== What you have to do ==
Could you write out the passage of the Terra Nullius review from "Just finished: Terra" to "Far less so.", copying it word for word?

(Beginning of Page text)

Reading Wednesday
Oct. 12th, 2022 07:06 am![[personal profile]](https://www.dreamwidth.org/img/silk/identity/user.png)
Just finished: Terra Nullius by Claire G. Coleman. This was good, but not great? I always feel bad when I'm mildly disappointed by a book by a promising writer. It's an important book, and well-written, but there's sometimes a gap between realist fiction and sci-fi and it fell into that gap. As a story about the horrors of colonialism, it worked really well. As a sci-fi story? Far less so.
The big twist is that the Natives are humans (of every ethnicity) and the Settlers are aliens (of the grey, amphibious variety). There were several sci-fi twists I could think of (Natives are a different species, Settlers are humans, Settlers are brain parasites that infest humans, Settlers are AI lifeforms that we created and they got out of control) but this was the most likely one, and I saw it coming. It's not a bad premise, but it means that this story has to stand amid many other stories with the premise of "what if aliens treated humans like Europeans treat Indigenous people, what then?"
The thing is, the twist is revealed about halfway through the book. That is too late to reveal it. In order to make it a twist, the author has to conceal a lot of information about what's happening—everything from the types of weapons being used to the names of characters (all of the Settlers introduced at the beginning have normal human names). It also deals a heavy blow to the worldbuilding, because the aliens have apparently recreated the Catholic Church but later it's revealed that they don't have art forms of their own.
And then you get "the alien invasion solved racism, and all humans are just human." Which. I don't think that would happen. Based on the pandemic, which ought to have brought us all together as a united species, you'd still have people throwing their lot in with the invaders, or denying that it's real, or throwing other groups of humans to the wolves.
Like most good-but-flawed books, I felt a strong temptation to retroactively edit it, have the reveal happen at the end of the first chapter, delve into ways that alien invasion isn't a one-to-one metaphor for colonization, etc. It needed to either lean into the sci-fi or lean into the literary, and it kind of didn't do either.

(End of Page text)
(Beginning of Supplied material)

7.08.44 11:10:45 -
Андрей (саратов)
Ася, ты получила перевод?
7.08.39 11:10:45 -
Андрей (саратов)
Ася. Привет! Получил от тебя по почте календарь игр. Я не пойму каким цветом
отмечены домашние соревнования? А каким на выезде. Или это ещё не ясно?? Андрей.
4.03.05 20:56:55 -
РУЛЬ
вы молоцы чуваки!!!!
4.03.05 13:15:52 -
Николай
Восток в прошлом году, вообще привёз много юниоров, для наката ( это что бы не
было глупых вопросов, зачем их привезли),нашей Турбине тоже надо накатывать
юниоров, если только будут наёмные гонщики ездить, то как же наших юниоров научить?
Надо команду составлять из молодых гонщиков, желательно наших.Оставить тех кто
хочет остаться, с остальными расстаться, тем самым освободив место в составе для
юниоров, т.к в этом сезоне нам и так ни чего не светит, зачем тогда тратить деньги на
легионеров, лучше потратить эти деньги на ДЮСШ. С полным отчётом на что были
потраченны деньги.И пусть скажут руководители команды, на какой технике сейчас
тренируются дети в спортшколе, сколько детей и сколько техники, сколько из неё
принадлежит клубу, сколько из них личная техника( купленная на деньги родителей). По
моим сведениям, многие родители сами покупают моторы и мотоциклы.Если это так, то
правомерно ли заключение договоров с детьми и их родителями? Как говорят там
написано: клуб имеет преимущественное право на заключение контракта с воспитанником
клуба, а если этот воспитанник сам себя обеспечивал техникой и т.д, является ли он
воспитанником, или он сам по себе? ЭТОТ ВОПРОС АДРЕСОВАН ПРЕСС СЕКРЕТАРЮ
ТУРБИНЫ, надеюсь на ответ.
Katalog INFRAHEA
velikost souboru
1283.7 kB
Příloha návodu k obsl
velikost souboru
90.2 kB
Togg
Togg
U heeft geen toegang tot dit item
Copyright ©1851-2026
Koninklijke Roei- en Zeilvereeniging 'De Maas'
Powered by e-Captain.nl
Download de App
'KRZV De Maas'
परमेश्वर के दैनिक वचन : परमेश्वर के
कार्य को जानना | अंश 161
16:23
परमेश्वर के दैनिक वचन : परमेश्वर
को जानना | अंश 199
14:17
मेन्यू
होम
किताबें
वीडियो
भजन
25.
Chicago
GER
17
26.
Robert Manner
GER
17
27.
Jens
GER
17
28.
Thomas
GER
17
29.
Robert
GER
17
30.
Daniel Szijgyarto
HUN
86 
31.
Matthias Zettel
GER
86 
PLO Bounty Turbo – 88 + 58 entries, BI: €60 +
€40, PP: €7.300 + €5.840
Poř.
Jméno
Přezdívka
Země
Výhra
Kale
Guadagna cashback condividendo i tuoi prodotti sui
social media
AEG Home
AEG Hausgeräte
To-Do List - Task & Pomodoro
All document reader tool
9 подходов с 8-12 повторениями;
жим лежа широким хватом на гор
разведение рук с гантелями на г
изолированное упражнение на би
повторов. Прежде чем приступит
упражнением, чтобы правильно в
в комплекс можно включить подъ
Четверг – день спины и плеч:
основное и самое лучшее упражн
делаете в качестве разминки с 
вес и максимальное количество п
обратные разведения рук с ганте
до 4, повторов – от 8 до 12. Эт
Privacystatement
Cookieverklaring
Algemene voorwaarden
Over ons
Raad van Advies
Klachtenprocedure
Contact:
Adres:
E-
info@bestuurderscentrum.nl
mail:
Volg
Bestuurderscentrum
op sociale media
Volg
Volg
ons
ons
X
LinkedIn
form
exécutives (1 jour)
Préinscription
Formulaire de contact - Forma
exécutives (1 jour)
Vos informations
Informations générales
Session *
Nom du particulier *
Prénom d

(End of Supplied material)

== Solution for this problem ==
Just finished: Terra Nullius by Claire G. Coleman. This was good, but not great? I always feel bad when I'm mildly disappointed by a book by a promising writer. It's an important book, and well-written, but there's sometimes a gap between realist fiction and sci-fi and it fell into that gap. As a story about the horrors of colonialism, it worked really well. As a sci-fi story? Far less so.